═══ Extrait
La psychanalyse n’est pas une méthode d’éducation ou de formation mais elle peut éclairer l’éducateur ou le formateur. Comme l’écrit en 1925 Sigmund Freud : « Le travail éducatif est une discipline qui ne doit pas être confondue avec l’approche psychanalytique, ni remplacée par elle. La psychanalyse peut être sollicitée par l’éducation comme un moyen auxiliaire »…
L’apport essentiel de la méthode freudienne est celui de considérer l’enfant ou l’adulte comme un sujet à part entière, et non un individu à formater… Jacques Lacan ne disait-il pas que la psychanalyse n’a pas le privilège d’un sujet plus consistant mais doit plutôt permettre de l’éclairer aussi dans les avenues d’autres disciplines...
Le transfert sur l’enseignant
Bien que le transfert soit un terme spécifiquement analytique, il n’existe pas uniquement dans la cure. L’individu a en effet une propension à projeter sur autrui des sentiments inconscients. Cependant, il ne s’agit pas d’une simple répétition des rapports parentaux. Il y a aussi un souhait inconscient de donner un coup d’arrêt à cette répétition. C’est sur la personne sur qui s’exerce le transfert que le sujet adresse cette demande. Dans une classe, cette demande est adressée au maître puisqu’il représente celui qui sait. Comme l’a énoncé aussi Lacan : Le transfert, c’est de l’amour qui s’adresse à du savoir. Nous retrouvons ici la position type de la relation enseignant/élève. D’ailleurs, Freud relève cette situation dans son texte « Sur la psychologie des lycéens » où il note en parlant de son expérience : Je ne sais ce qui nous sollicitait le plus fortement et fut pour nous le plus important, l’intérêt porté aux sciences qu’on nous enseignait ou celui que nous portions aux personnalités de nos maîtres...
══════
═══ Données fournies
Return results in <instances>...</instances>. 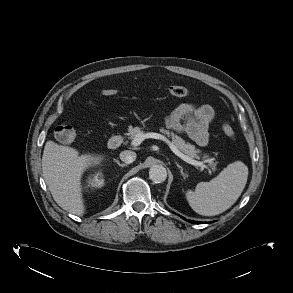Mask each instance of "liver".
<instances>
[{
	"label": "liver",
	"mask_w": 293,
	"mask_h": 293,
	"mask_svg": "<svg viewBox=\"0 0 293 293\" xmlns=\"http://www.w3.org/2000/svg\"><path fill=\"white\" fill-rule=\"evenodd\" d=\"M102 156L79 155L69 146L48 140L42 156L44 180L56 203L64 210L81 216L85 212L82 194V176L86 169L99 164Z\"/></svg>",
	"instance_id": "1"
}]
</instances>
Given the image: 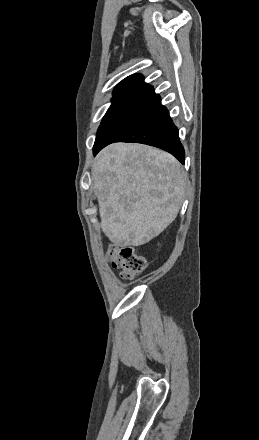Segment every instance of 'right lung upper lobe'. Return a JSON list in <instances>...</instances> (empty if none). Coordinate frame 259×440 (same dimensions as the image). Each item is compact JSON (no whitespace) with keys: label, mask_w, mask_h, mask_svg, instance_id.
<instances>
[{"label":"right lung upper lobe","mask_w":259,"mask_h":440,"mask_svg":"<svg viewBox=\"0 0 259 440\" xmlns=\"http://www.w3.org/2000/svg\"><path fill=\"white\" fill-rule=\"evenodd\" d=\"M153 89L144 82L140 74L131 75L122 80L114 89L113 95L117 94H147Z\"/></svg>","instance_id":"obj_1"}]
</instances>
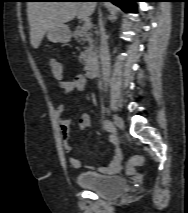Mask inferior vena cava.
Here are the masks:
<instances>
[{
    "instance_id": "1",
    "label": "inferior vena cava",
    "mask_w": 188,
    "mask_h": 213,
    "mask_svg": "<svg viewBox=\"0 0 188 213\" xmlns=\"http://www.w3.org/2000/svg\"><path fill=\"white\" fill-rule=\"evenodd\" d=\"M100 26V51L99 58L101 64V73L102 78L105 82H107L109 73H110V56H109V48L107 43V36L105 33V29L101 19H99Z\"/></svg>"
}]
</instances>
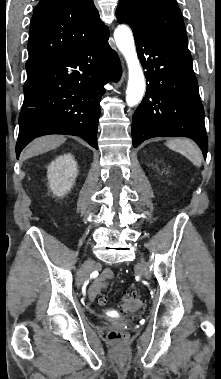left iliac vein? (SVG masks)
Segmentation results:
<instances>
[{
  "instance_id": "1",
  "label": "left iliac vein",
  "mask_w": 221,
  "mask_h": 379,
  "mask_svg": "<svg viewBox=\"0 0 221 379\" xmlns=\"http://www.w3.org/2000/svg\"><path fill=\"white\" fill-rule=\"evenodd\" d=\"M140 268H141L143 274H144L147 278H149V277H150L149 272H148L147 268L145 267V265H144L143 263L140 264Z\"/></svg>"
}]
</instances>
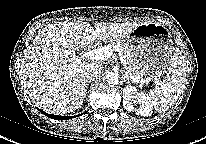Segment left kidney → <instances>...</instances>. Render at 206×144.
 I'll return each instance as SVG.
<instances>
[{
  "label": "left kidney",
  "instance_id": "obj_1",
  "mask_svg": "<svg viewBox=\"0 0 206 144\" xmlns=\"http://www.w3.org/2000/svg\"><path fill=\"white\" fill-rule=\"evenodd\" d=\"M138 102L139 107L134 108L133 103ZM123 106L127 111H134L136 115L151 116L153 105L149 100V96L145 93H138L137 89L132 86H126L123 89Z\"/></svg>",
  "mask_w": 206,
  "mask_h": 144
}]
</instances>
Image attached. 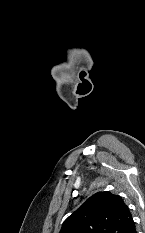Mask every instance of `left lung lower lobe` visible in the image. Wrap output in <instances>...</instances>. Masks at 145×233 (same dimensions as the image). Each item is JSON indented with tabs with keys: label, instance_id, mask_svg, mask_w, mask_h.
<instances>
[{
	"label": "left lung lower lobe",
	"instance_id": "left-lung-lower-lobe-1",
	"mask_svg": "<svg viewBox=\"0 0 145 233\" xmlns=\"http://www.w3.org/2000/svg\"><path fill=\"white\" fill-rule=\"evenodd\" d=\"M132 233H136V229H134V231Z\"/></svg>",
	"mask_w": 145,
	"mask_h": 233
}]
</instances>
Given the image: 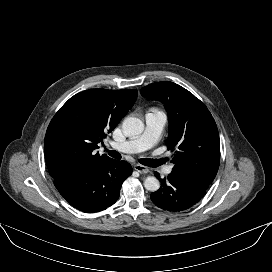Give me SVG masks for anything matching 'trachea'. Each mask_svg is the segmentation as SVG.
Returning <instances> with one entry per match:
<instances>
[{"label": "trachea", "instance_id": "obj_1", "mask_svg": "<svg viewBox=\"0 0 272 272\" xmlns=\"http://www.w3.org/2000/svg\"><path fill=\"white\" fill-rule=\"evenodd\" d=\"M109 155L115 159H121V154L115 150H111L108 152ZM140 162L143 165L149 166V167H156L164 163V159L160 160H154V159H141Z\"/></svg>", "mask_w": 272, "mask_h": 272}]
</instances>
══════
- Consigne
Réécrivez plus brièvement le paragraphe de l'extrait qui commence par « Bien que le transfert soit », en conservant ses faits principaux.

- Réponse
Le transfert, terme propre à l'analyse, ne se limite pas à la cure : chacun tend à projeter sur autrui des sentiments inconscients. Il ne s'agit pas seulement de répéter les rapports parentaux, car s'y ajoute le souhait inconscient d'arrêter cette répétition. Le sujet adresse cette demande à la personne qui reçoit le transfert, en classe au maître, qui représente celui qui sait. Lacan définit ainsi le transfert comme « de l'amour qui s'adresse à du savoir », ce qui correspond à la relation enseignant/élève. Dans « Sur la psychologie des lycéens », Freud dit ne pas savoir ce qui comptait le plus pour lui et ses camarades : l'intérêt pour les sciences enseignées ou celui pour la personnalité de leurs maîtres.